• Text segment

◇ ◇ ◇ ◇ ◇

We often judge those changes but we are notoriously bad at consciously predicting the future our collective unconscious often does.
If the SAT stops testing the ability to deal with multi-paragraph text, then schools will spend less time teaching those skills.
Like...you're a programmer? And you don't like to read? I assumed that people who enjoy software would be into intellectual stimulation but I've learned that this is wrong. More what seems to be the case is people have enjoyed coding as a kind of video game.
But this generalizes to the general population too. Marshall McLuhan's message remains a very important medium.
It was truer in the 1980s-1990s, when programming was not a prestigious or high paying job and computers were much cruder and required much more skill to get adequate performance from them. Generally, aspiring hackers were very well read people.
There were, of course, corporate programmers doing business programming back then too but they weren't considered hackers and wouldn't even have wanted themselves to be considered hackers.
What initially attracted me to programming was the ability it gives one to create. As a kid the idea that a “regular” person like myself could make computer programs — and not just simple CLI toys but full on lovingly crafted, end user friendly complex GUI applications — blew my mind. Programs weren’t like every nearly every other product which only ever came out of some factory that nobody saw themselves.
As such my interest in programming comes with a slant towards practical usability. I don’t do well with abstract concepts without a rock solid grounding real world use case, even though those are intellectual candy for a few subgroups of programmers.
For some reason I suddenly got an urge to read long deep fantasy. Storm light archive is perfect for this, I recommend play some fantasy reading music on background. It's a bliss, especially in summer afternoon with cold coffe.
> Only 38 percent read a novel or short story... The proportion of Americans who read for pleasure on any given day fell from 28 percent in 2004 to 16 percent in 2023.... Gambling has become a more common leisure activity than reading a book: Last year, 57 percent of Americans placed a bet.
It takes much less time to place a bet than to read a novel/short story. Likewise, reading for pleasure "on any given day" is a totally different measure than "placed a bet last year".
Yes, but do you only do things for pleasure if they're done quickly? Is your sex always over in a minute?
Also, I was responding to this:
> Likewise, reading for pleasure "on any given day" is a totally different measure than "placed a bet last year".
Yes, reading for pleasure "on any given day" is a different measure than "placed a bet last year", but "read a book of any kind in 2022" is the same length of time, though not the exact same year.
It was certainly a great display of human intellectual prowess and artistic capacity in bygone times when the world moved at a much slower pace, but who has the time and the energy to read a long novel today?

◇ ◇ ◇ ◇ ◇

• What needs to be done
Reproduce the part of the reading discussion above that runs from "Yes, reading for" up to and including "exact same year.", word for word.

◇ ◇ ◇ ◇ ◇

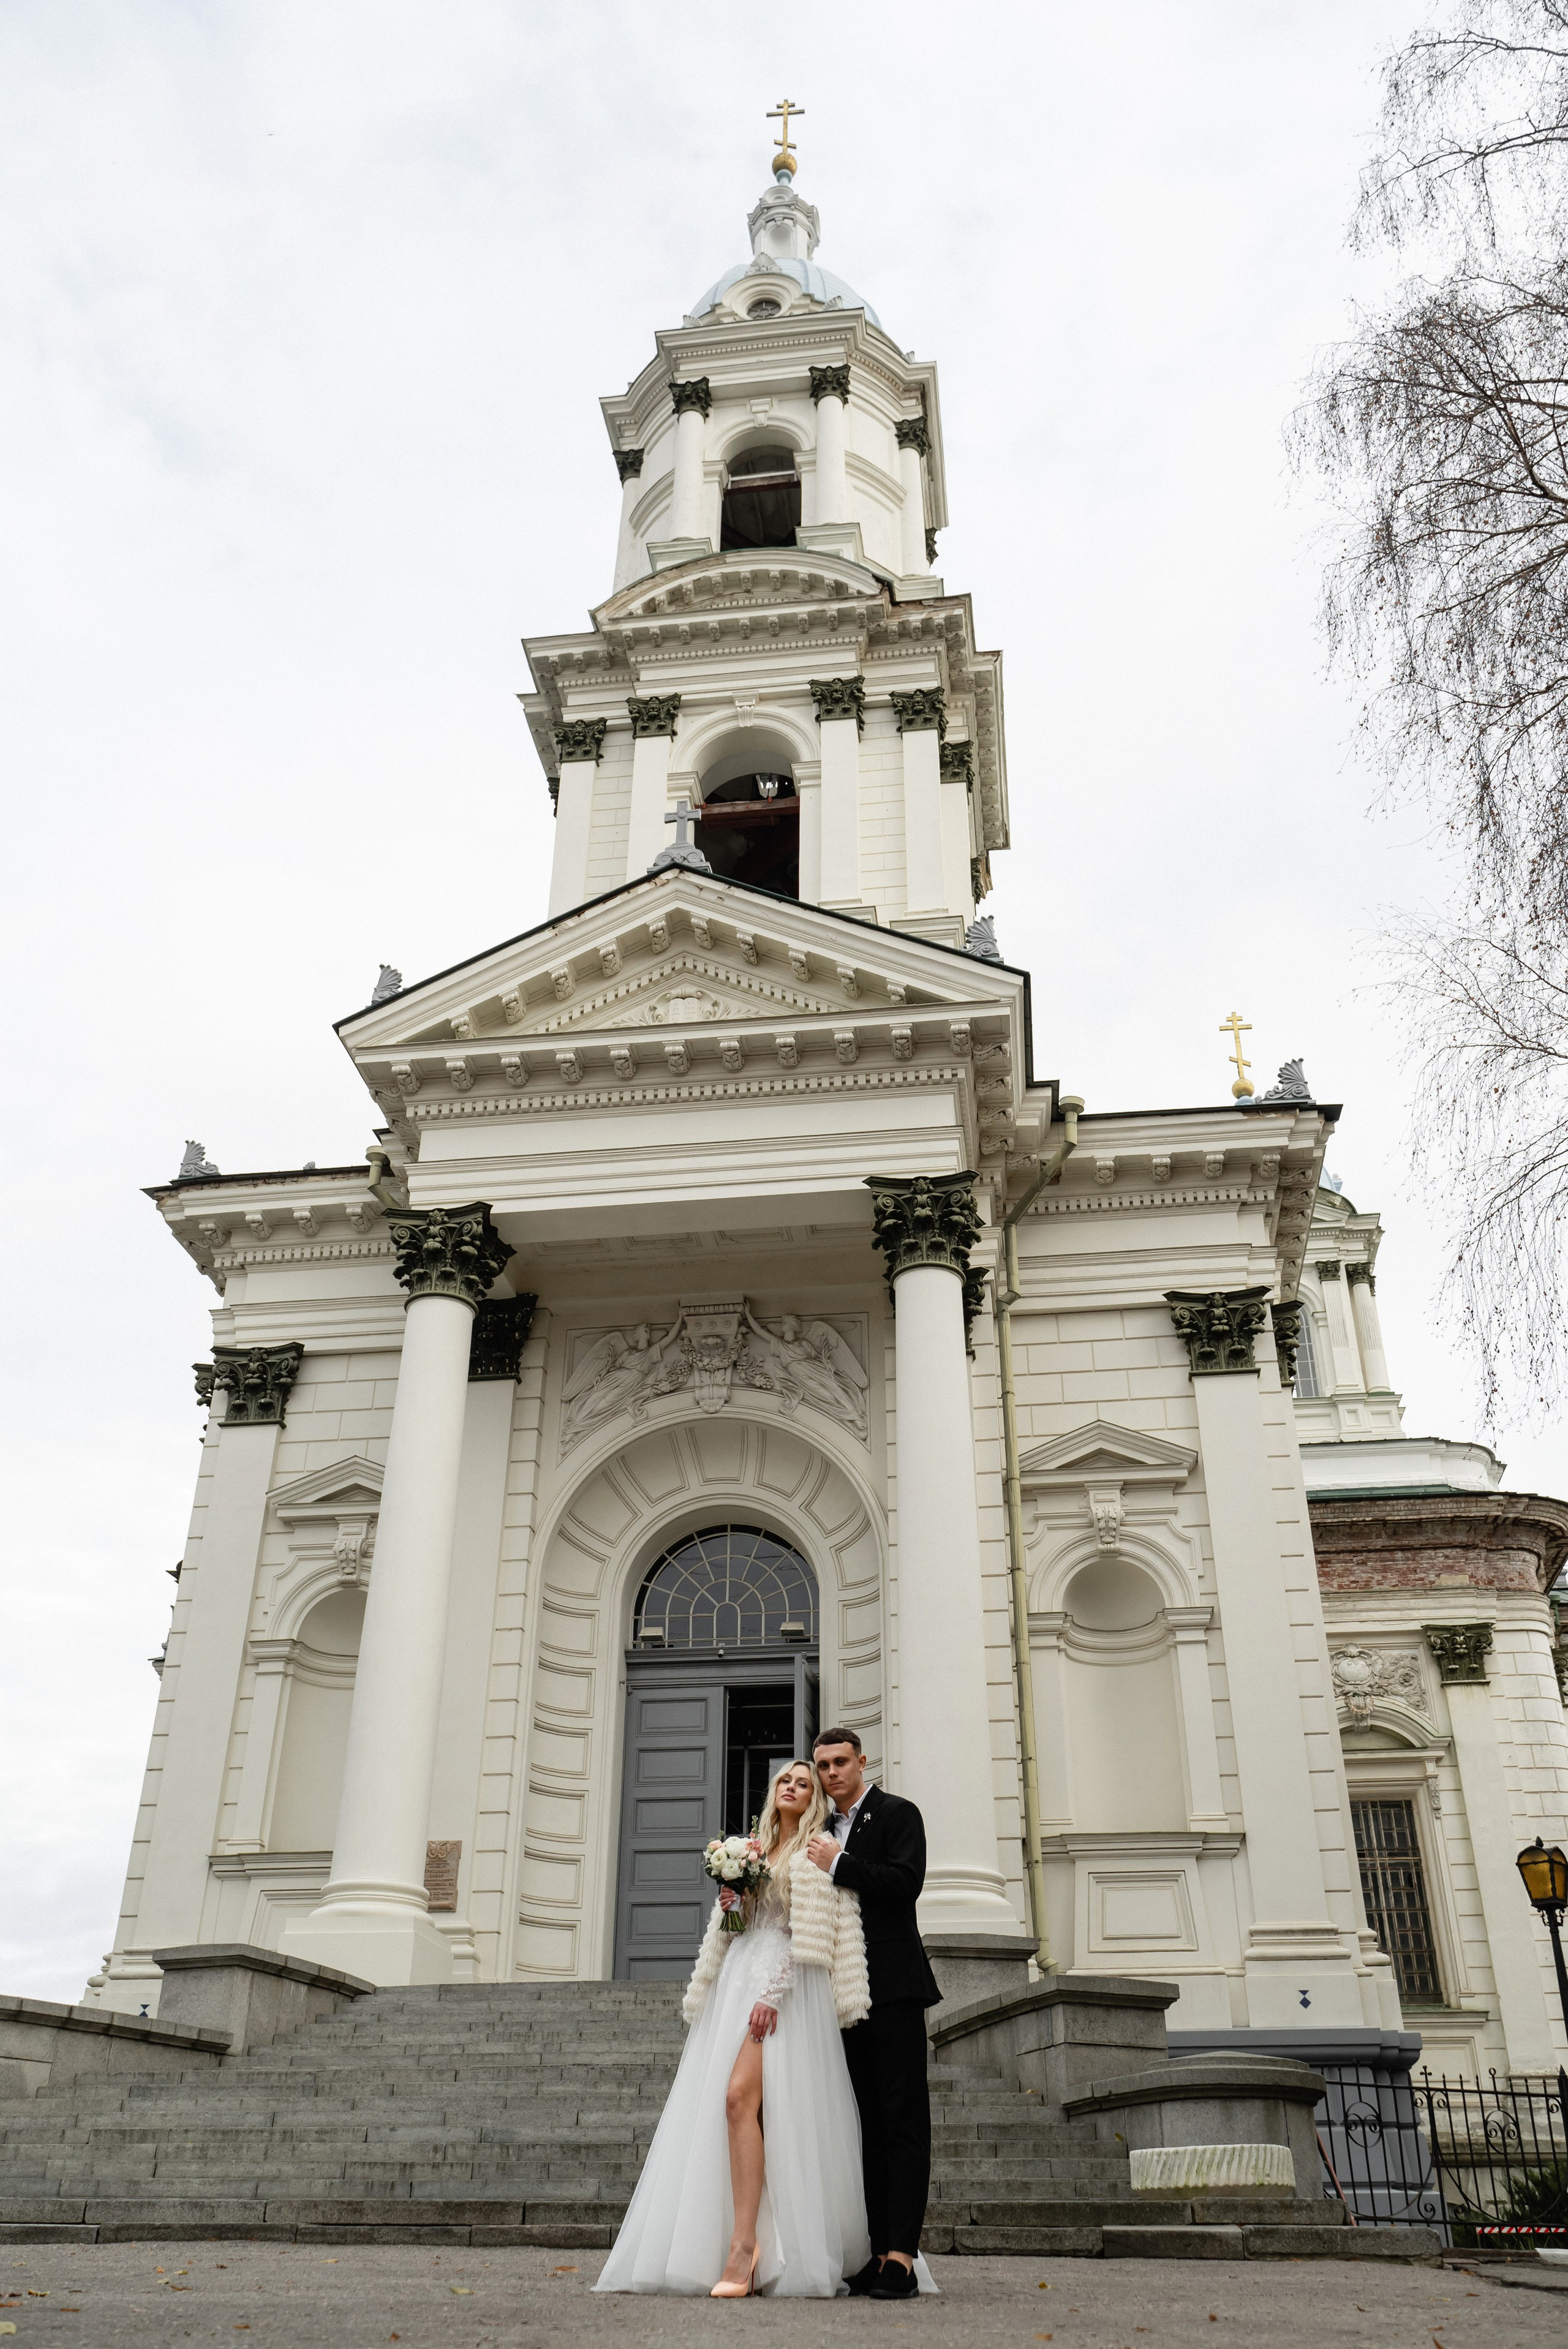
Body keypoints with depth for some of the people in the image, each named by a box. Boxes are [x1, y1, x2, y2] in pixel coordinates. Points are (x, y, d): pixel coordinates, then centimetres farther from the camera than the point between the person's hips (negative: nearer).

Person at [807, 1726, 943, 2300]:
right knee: (867, 2120, 8)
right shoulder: (825, 1830, 18)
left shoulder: (897, 1813, -2)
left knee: (903, 2118, -6)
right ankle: (878, 2250, 11)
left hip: (893, 1987, -7)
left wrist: (837, 1864, -15)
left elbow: (905, 1884, -16)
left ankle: (902, 2257, -8)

◇ ◇ ◇ ◇ ◇

• Reply to the exercise
Yes, reading for pleasure "on any given day" is a different measure than "placed a bet last year", but "read a book of any kind in 2022" is the same length of time, though not the exact same year.